About this exercise:
Return the listing exactly as it appears, but strip out the images.

Records for this task:
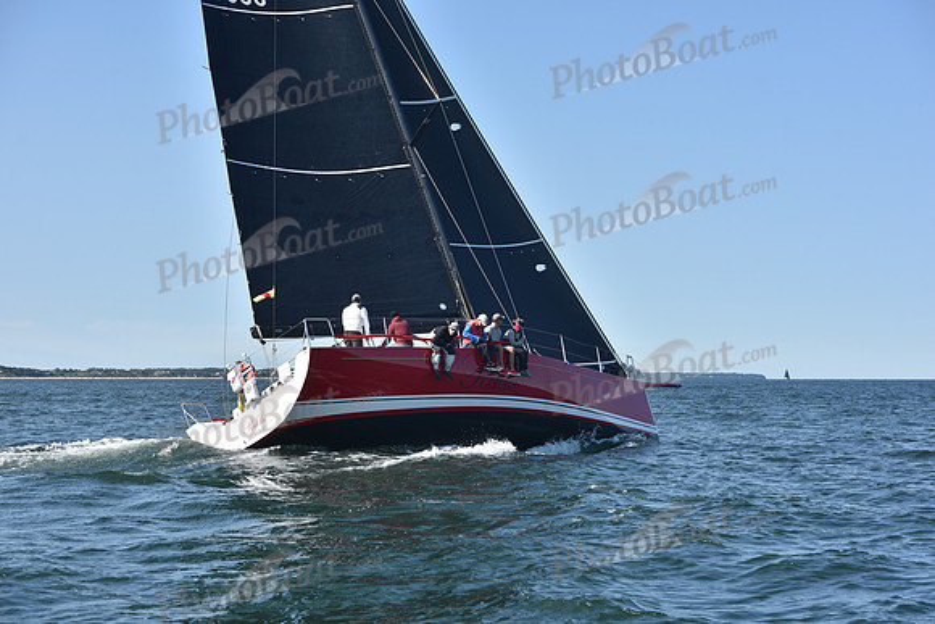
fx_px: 1818
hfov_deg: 28.8
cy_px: 312
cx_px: 468
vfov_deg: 19.5
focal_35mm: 70
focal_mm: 70
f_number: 7.1
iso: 250
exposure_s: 1/1000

Your response:
fx_px: 1818
hfov_deg: 28.8
cy_px: 312
cx_px: 468
vfov_deg: 19.5
focal_35mm: 70
focal_mm: 70
f_number: 7.1
iso: 250
exposure_s: 1/1000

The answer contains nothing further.